November 18, 2017 (Saturday)

by Yule Heibel on November 17, 2018

Too many evenings spent on the couch vegging out, not going out. Why is that?

Years ago, I used to work in the evenings, but now, after getting through another hamster-wheel day, it just doesn’t feel right. Relaxing on the couch in the evenings seems like a perfectly reasonable thing to do instead. Maybe it’s also an aspect of aging. That whole EverReady Bunny thing stops go-go-going somehow.

It’s the climate and our built form, too: that you’d face a cold winter night if you went out; that you’d want to drive if you did, even though you’re only going half a mile; that nice places are few and far between; that everything is just a little too noisy and not furnished softly, so sounds bounce off and reverberate from all the hard surfaces. Ah, yes. Noise. It’s by design; I hear it’s what people want: noise and more noise.

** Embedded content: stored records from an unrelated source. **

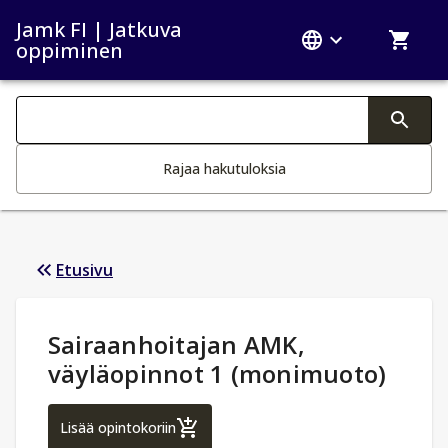
Jamk FI | Jatkuva
oppiminen
Haku kategoriat
Tekstin muutos aktivoi hakutoiminnon
Rajaa hakutuloksia
Etusivu
Opintotiedot
:
Sairaanhoitajan AMK,
väyläopinnot 1 (monimuoto)
Sairaanhoitajan AMK, väyläopinnot 1 (mo
Lisää opintokoriin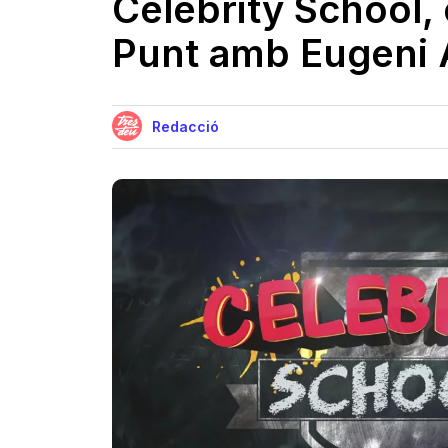
Celebrity School,
Punt amb Eugeni
Redacció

Who came up with this stupid “open kitchen” design trend that has overtaken practically every restaurant? The bars, cafes, and especially the restaurants are now mostly all “open,” so that all the noise of all the busy workers – cooks, baristas, et alia – assault the ears …even though work and workers is kind of the last thing you want to be reminded of when you’re just trying to chill someplace that doesn’t happen to be your own couch. You can’t get the customized thing you want, so you stay home. You can’t hear yourself think in most restaurants or coffee shops because people are screaming their heads off when they converse, trying to be heard above the “open kitchen” din and the “eat-to-the-beat” supercharged music, so-called.

So you stay home and watch some detective procedural, preferably British, on Amazon Prime or Acorn, because if you want to hear people screaming, it may as well be murder victims or the innocents who discover the bodies. In Victoria, in the Empress Hotel, there used to be a bar called The Library. It was perfect: hushed, quiet conversations, intrigue, wheeling and dealing. Didn’t last, got eliminated years ago, perhaps by the tsunami of hip, so-called. Who knows? Were it to exist today, it would have to be called The Body in the Library, because I guarantee people would be screaming. Everyone who is out and about is always screaming, except those of us watching, picking up the clues so carelessly strewn about.